The Customers You Swear Have “No Growth Potential” Might Actually Surprise You
- Kristi Faltorusso

- Nov 12, 2025
- 3 min read

Here is a hard truth we do not talk about enough in Customer Success. Some of the customers we write off the fastest are the ones sitting on the biggest opportunities.
I know. I know. It feels easier to focus on the shiny, well-funded, “textbook” expansion accounts. They show up to calls. They read your emails. They know what they want.
But not every customer is that obvious. And honestly, thank goodness, because the obvious ones are only half the fun.
The real magic lives in the customers you are convinced are “not a growth fit.”
The Forecasting Blind Spot
When I talk with CS leaders about building their expansion forecasts, I hear the same greatest hits:
“We already ruled out the small accounts.”
“That customer is too risky.”
“Timing is not right.”
I swear, if I had a dollar for every time I heard one of these, I could fund my own onboarding team for a year.
And look, prioritization is important. Absolutely. You cannot chase every account with the same intensity. But there is a big difference between prioritizing and assuming.
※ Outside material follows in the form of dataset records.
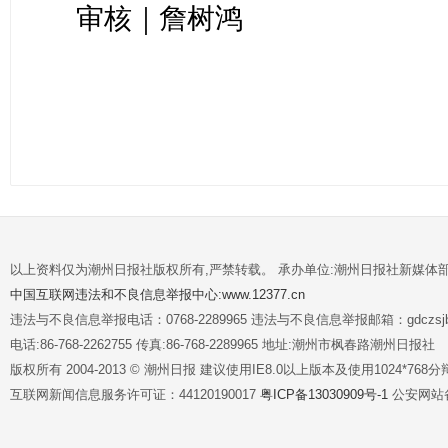
审核｜詹树鸿
以上资料仅为潮州日报社版权所有,严禁转载。 承办单位:潮州日报社新媒体
中国互联网违法和不良信息举报中心:www.12377.cn
违法与不良信息举报电话：0768-2289965 违法与不良信息举报邮箱：gdczsjb@
电话:86-768-2262755 传真:86-768-2289965 地址:潮州市枫春路潮州日报社
版权所有 2004-2013 © 潮州日报 建议使用IE8.0以上版本及使用1024*7
互联网新闻信息服务许可证：44120190017
粤ICP备13030909号-1
公安网站备案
Assuming is where good revenue plans go to die.
The Plot Twists You Never See Coming
Let me tell you. Some of the best growth stories in my career have come from customers who looked like total long shots on paper.
I am talking about the “oh, that account? Yeah, probably not” crowd.
Here are a few of my favorites:
The resource-strapped customer who shocked everyone by purchasing services because they needed help and they needed it yesterday.
The tiny account that got acquired and suddenly opened a huge door with the parent company.
The low-usage customer who turned into a multi-product hype machine once we fixed the real problem.
The executive turnover that went from “oh no” to “oh wow” and reset the partnership in the best way.
The budget-limited customer who found money they apparently did not have once innovation solved a real problem.
None of these were on the bingo card.
All of them became wins.
And every single one started as a “no.”
Why We Write Customers Off Too Fast
This part is not glamorous, but it is true. We eliminate customers for three reasons:
It feels safer than being wrong.
We let bias sneak in.
It is just easier.
Fear, bias, convenience. The trio that quietly shapes more revenue forecasts than any model in the world.
Before You Rule Them Out, Ask These Questions
A little curiosity goes a long way. Before you decide a customer has zero growth potential, ask yourself:
Have we actually had a conversation with them about their goals?
Do we know what has changed in their business recently?
Are we evaluating them based on this quarter or last year?
Have we asked the hard, strategic questions or just assumed the answers?
The number of times I have seen a “definitely no” turn into “wait, what just happened” is wild.
Curiosity Creates Growth
If there is one thing I want every CS leader and team to remember, it is this:
Growth does not always look like growth at first glance.
Sometimes it looks like a small account.
Sometimes it looks like a quiet account.
Sometimes it looks like an account you are pretty sure hates your product.
But when you stay curious, when you talk to your customers, when you check your assumptions at the door, you uncover opportunities you would have missed.
And that is the difference between forecasting and finger-crossing.